## Task requirements:
Copy the text of every item below word for word, and leave the pictures out.

(Text transcribed from the pages)

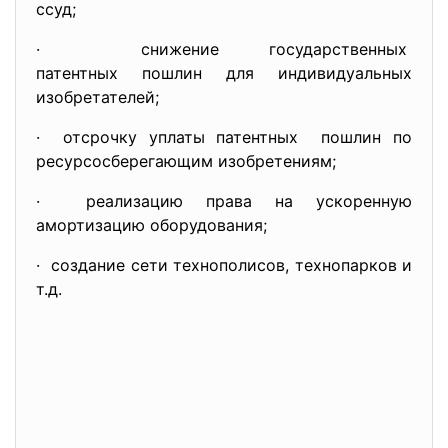
ссуд;
· снижение государственных
патентных пошлин для индивидуальных
изобретателей;
· отсрочку уплаты патентных пошлин по
ресурсосберегающим изобретениям;
· реализацию права на ускоренную
амортизацию оборудования;
· создание сети технополисов, технопарков и
т.д.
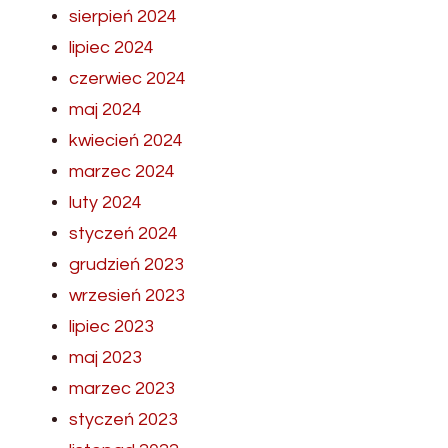
sierpień 2024
lipiec 2024
czerwiec 2024
maj 2024
kwiecień 2024
marzec 2024
luty 2024
styczeń 2024
grudzień 2023
wrzesień 2023
lipiec 2023
maj 2023
marzec 2023
styczeń 2023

## Solution for this exercise:
ссуд;
· снижение государственных
патентных пошлин для индивидуальных
изобретателей;
· отсрочку уплаты патентных пошлин по
ресурсосберегающим изобретениям;
· реализацию права на ускоренную
амортизацию оборудования;
· создание сети технополисов, технопарков и
т.д.
sierpień 2024
lipiec 2024
czerwiec 2024
maj 2024
kwiecień 2024
marzec 2024
luty 2024
styczeń 2024
grudzień 2023
wrzesień 2023
lipiec 2023
maj 2023
marzec 2023
styczeń 2023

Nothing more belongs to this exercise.